O problema de povos em desenvolvimento como brasileiros, mexicanos e sul-africanos não é a preguiça, nem sua herança étnico-cultural. É a falta de produtividade que faz com que trabalhem muito mais que os alemães, por exemplo, e que produzam muito menos do que eles.
O general Mourão faria muito melhor se discutisse como o país pode superar esse gargalo. Reforçar um preconceito inverídico não leva a lugar nenhum. A propósito, leva sim: desvia o olhar daquele que é o verdadeiro problema.
Portugal é bem menos corrupto que o Brasil. Pode isso, Mourão?
O conceito da malandragem, por sua vez, também se conecta à terceira afirmação do vice de Bolsonaro, de que “há muita gente que gosta do privilégio”. E que isso seria herança da cultura ibérica.
Embora o general não tenha desenvolvido sua argumentação para explicar exatamente o que quis dizer, as duas concepções tocam na ideia de que o brasileiro é afeito a burlar regras, a arrumar um “jeitinho” para se dar bem e, no extremo, que é propenso ao patrimonialismo e à corrupção.
Obviamente, nem todos os brasileiros são assim. Talvez seja uma minoria. Mas é necessário admitir que esses são problemas do país.
Mas há um equívoco na afirmação do vice de Bolsonaro e em sua consequência lógica. Está implícito no pensamento de Mourão que o patrimonialismo e a corrupção são problemas mais da origem étnico-cultural do brasileiro do que de suas instituições.
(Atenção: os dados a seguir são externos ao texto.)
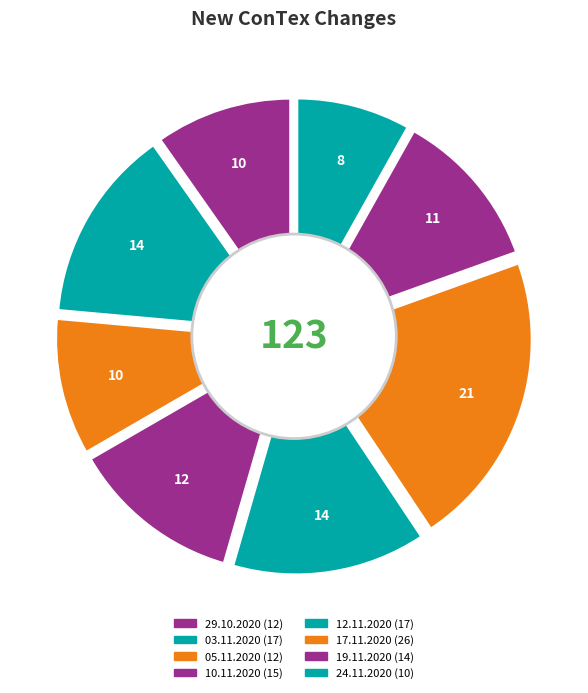

Which has a higher value, 10.11.2020 or 19.11.2020?

10.11.2020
O desdobramento necessário dessa gênese nacional é que o país estaria fadado ao fracasso. Afinal, a herança étnica não pode ser mudada.
Mas isso não é verdade. A corrupção não é uma questão genética. Tem sim uma faceta cultural. Mas é eminentemente institucional. Instituições que facilitam os desvios e que não punem os responsáveis abrem brechas para a corrupção.
A notícia boa é que as instituições podem ser mudadas para se combater a corrupção e o patrimonialismo. Tanto que Portugal ocupa a 29.ª posição dos países menos corruptos, segundo o ranking de percepção da corrupção da Transparência Internacional. O Brasil está bem atrás, no 96.º lugar. Se a cultura fosse mais determinante que as instituições, seria de se esperar que os dois países estivessem muito mais próximos nessa lista.
Discutir como as instituições podem ser mudadas para evitar os desvios de dinheiro, portanto, é o que se espera de um candidato a vice-presidente. Não foi o que fez o general Mourão.